» YOUR TASK
A copy is needed of each line in the records that has the word "deprecated".

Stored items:
-- -- --

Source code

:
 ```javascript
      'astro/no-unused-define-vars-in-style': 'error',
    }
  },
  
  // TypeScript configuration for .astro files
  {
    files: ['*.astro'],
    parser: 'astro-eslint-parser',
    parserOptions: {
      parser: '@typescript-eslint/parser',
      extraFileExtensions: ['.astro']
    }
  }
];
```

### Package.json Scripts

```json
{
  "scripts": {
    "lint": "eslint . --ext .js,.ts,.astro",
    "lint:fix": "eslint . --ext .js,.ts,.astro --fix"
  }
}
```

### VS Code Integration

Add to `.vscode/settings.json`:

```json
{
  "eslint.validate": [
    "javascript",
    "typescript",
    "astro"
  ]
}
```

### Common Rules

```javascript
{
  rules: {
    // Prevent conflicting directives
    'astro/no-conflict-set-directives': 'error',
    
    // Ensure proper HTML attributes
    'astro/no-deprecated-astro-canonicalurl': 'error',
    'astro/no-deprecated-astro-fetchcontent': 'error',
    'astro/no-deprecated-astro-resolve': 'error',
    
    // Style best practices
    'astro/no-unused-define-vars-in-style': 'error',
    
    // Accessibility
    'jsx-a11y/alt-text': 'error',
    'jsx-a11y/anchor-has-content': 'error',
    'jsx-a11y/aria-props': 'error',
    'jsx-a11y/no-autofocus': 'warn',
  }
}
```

-- -- --

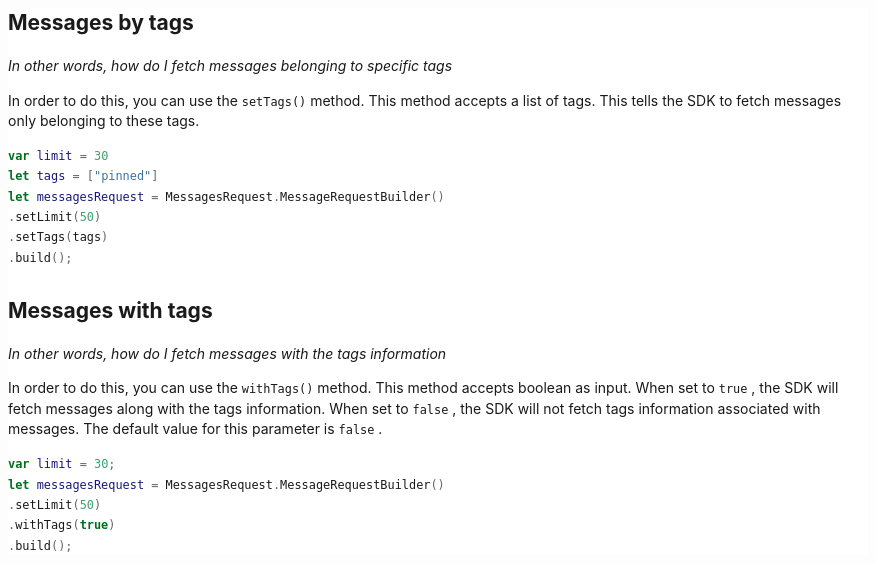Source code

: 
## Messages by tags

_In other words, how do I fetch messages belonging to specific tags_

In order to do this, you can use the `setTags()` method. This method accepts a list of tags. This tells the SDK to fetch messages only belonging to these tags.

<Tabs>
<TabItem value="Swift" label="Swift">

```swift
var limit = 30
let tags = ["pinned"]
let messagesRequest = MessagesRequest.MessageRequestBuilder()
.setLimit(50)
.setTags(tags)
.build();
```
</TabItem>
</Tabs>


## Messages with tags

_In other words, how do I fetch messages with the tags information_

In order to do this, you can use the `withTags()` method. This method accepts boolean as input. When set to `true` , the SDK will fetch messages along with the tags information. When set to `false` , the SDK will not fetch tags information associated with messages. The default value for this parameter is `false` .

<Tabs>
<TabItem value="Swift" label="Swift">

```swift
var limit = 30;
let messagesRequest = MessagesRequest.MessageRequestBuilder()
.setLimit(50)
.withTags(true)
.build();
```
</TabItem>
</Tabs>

-- -- --

» RESPONSE AREA
    'astro/no-deprecated-astro-canonicalurl': 'error',
    'astro/no-deprecated-astro-fetchcontent': 'error',
    'astro/no-deprecated-astro-resolve': 'error',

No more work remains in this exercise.